■ WHAT YOU HAVE TO DO: Your answer should be an exact copy of every record.
■ ■ ■
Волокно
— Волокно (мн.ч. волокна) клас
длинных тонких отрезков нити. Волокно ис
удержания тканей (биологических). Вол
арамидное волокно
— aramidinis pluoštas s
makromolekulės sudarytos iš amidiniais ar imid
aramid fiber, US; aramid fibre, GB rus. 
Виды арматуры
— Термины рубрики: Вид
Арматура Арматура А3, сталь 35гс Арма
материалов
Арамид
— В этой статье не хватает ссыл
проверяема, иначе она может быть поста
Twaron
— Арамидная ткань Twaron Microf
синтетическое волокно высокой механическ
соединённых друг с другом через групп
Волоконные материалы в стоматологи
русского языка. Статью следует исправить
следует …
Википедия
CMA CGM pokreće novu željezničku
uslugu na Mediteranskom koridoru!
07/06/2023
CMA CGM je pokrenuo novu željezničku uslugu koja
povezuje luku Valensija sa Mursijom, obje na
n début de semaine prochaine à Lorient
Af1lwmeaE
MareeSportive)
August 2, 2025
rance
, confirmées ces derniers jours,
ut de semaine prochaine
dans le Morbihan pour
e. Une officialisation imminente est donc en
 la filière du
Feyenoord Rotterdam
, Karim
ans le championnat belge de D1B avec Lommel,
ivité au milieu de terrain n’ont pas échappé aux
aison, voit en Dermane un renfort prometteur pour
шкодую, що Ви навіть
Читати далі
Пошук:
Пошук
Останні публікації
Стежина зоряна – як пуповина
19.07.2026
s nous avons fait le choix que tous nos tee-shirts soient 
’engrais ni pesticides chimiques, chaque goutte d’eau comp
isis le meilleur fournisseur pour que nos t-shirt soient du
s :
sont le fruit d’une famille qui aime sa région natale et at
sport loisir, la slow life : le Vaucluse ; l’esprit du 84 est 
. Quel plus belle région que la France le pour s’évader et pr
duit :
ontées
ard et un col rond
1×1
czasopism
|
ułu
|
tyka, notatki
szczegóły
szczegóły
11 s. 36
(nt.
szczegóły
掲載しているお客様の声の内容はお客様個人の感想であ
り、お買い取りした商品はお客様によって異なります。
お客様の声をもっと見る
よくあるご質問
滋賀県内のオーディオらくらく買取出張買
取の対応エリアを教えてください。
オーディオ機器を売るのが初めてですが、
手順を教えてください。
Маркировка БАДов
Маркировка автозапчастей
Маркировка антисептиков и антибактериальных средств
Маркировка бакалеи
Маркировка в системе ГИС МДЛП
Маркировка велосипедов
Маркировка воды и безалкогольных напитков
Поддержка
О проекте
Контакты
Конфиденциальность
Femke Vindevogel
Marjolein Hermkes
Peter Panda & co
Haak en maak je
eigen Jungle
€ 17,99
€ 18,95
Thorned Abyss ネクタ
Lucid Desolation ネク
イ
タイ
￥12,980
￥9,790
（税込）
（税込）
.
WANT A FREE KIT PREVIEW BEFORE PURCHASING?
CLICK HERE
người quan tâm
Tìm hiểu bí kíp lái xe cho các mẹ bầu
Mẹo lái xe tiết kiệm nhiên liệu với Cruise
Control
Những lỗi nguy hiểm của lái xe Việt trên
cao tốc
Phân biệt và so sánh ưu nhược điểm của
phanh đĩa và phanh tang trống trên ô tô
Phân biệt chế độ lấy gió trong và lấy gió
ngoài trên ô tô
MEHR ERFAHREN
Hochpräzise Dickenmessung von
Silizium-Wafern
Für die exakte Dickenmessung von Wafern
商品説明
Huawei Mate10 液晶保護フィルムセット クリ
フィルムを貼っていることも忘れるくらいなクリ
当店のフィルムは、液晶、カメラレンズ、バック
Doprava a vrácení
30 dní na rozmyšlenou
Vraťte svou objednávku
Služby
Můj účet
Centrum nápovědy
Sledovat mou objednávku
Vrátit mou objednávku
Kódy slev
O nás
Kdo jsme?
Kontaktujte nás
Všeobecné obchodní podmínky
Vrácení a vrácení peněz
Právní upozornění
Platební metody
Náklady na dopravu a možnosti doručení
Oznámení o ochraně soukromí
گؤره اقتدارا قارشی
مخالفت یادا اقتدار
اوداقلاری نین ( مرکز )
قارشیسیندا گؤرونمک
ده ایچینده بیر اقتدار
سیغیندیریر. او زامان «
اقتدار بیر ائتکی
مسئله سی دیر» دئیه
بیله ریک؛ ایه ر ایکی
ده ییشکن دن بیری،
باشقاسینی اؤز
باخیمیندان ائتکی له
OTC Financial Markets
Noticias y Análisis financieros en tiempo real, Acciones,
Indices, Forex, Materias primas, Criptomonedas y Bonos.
■ ■ ■
■ ANSWER FOR THIS EXERCISE:
Волокно
— Волокно (мн.ч. волокна) клас
длинных тонких отрезков нити. Волокно ис
удержания тканей (биологических). Вол
арамидное волокно
— aramidinis pluoštas s
makromolekulės sudarytos iš amidiniais ar imid
aramid fiber, US; aramid fibre, GB rus. 
Виды арматуры
— Термины рубрики: Вид
Арматура Арматура А3, сталь 35гс Арма
материалов
Арамид
— В этой статье не хватает ссыл
проверяема, иначе она может быть поста
Twaron
— Арамидная ткань Twaron Microf
синтетическое волокно высокой механическ
соединённых друг с другом через групп
Волоконные материалы в стоматологи
русского языка. Статью следует исправить
следует …
Википедия
CMA CGM pokreće novu željezničku
uslugu na Mediteranskom koridoru!
07/06/2023
CMA CGM je pokrenuo novu željezničku uslugu koja
povezuje luku Valensija sa Mursijom, obje na
n début de semaine prochaine à Lorient
Af1lwmeaE
MareeSportive)
August 2, 2025
rance
, confirmées ces derniers jours,
ut de semaine prochaine
dans le Morbihan pour
e. Une officialisation imminente est donc en
 la filière du
Feyenoord Rotterdam
, Karim
ans le championnat belge de D1B avec Lommel,
ivité au milieu de terrain n’ont pas échappé aux
aison, voit en Dermane un renfort prometteur pour
шкодую, що Ви навіть
Читати далі
Пошук:
Пошук
Останні публікації
Стежина зоряна – як пуповина
19.07.2026
s nous avons fait le choix que tous nos tee-shirts soient 
’engrais ni pesticides chimiques, chaque goutte d’eau comp
isis le meilleur fournisseur pour que nos t-shirt soient du
s :
sont le fruit d’une famille qui aime sa région natale et at
sport loisir, la slow life : le Vaucluse ; l’esprit du 84 est 
. Quel plus belle région que la France le pour s’évader et pr
duit :
ontées
ard et un col rond
1×1
czasopism
|
ułu
|
tyka, notatki
szczegóły
szczegóły
11 s. 36
(nt.
szczegóły
掲載しているお客様の声の内容はお客様個人の感想であ
り、お買い取りした商品はお客様によって異なります。
お客様の声をもっと見る
よくあるご質問
滋賀県内のオーディオらくらく買取出張買
取の対応エリアを教えてください。
オーディオ機器を売るのが初めてですが、
手順を教えてください。
Маркировка БАДов
Маркировка автозапчастей
Маркировка антисептиков и антибактериальных средств
Маркировка бакалеи
Маркировка в системе ГИС МДЛП
Маркировка велосипедов
Маркировка воды и безалкогольных напитков
Поддержка
О проекте
Контакты
Конфиденциальность
Femke Vindevogel
Marjolein Hermkes
Peter Panda & co
Haak en maak je
eigen Jungle
€ 17,99
€ 18,95
Thorned Abyss ネクタ
Lucid Desolation ネク
イ
タイ
￥12,980
￥9,790
（税込）
（税込）
.
WANT A FREE KIT PREVIEW BEFORE PURCHASING?
CLICK HERE
người quan tâm
Tìm hiểu bí kíp lái xe cho các mẹ bầu
Mẹo lái xe tiết kiệm nhiên liệu với Cruise
Control
Những lỗi nguy hiểm của lái xe Việt trên
cao tốc
Phân biệt và so sánh ưu nhược điểm của
phanh đĩa và phanh tang trống trên ô tô
Phân biệt chế độ lấy gió trong và lấy gió
ngoài trên ô tô
MEHR ERFAHREN
Hochpräzise Dickenmessung von
Silizium-Wafern
Für die exakte Dickenmessung von Wafern
商品説明
Huawei Mate10 液晶保護フィルムセット クリ
フィルムを貼っていることも忘れるくらいなクリ
当店のフィルムは、液晶、カメラレンズ、バック
Doprava a vrácení
30 dní na rozmyšlenou
Vraťte svou objednávku
Služby
Můj účet
Centrum nápovědy
Sledovat mou objednávku
Vrátit mou objednávku
Kódy slev
O nás
Kdo jsme?
Kontaktujte nás
Všeobecné obchodní podmínky
Vrácení a vrácení peněz
Právní upozornění
Platební metody
Náklady na dopravu a možnosti doručení
Oznámení o ochraně soukromí
گؤره اقتدارا قارشی
مخالفت یادا اقتدار
اوداقلاری نین ( مرکز )
قارشیسیندا گؤرونمک
ده ایچینده بیر اقتدار
سیغیندیریر. او زامان «
اقتدار بیر ائتکی
مسئله سی دیر» دئیه
بیله ریک؛ ایه ر ایکی
ده ییشکن دن بیری،
باشقاسینی اؤز
باخیمیندان ائتکی له
OTC Financial Markets
Noticias y Análisis financieros en tiempo real, Acciones,
Indices, Forex, Materias primas, Criptomonedas y Bonos.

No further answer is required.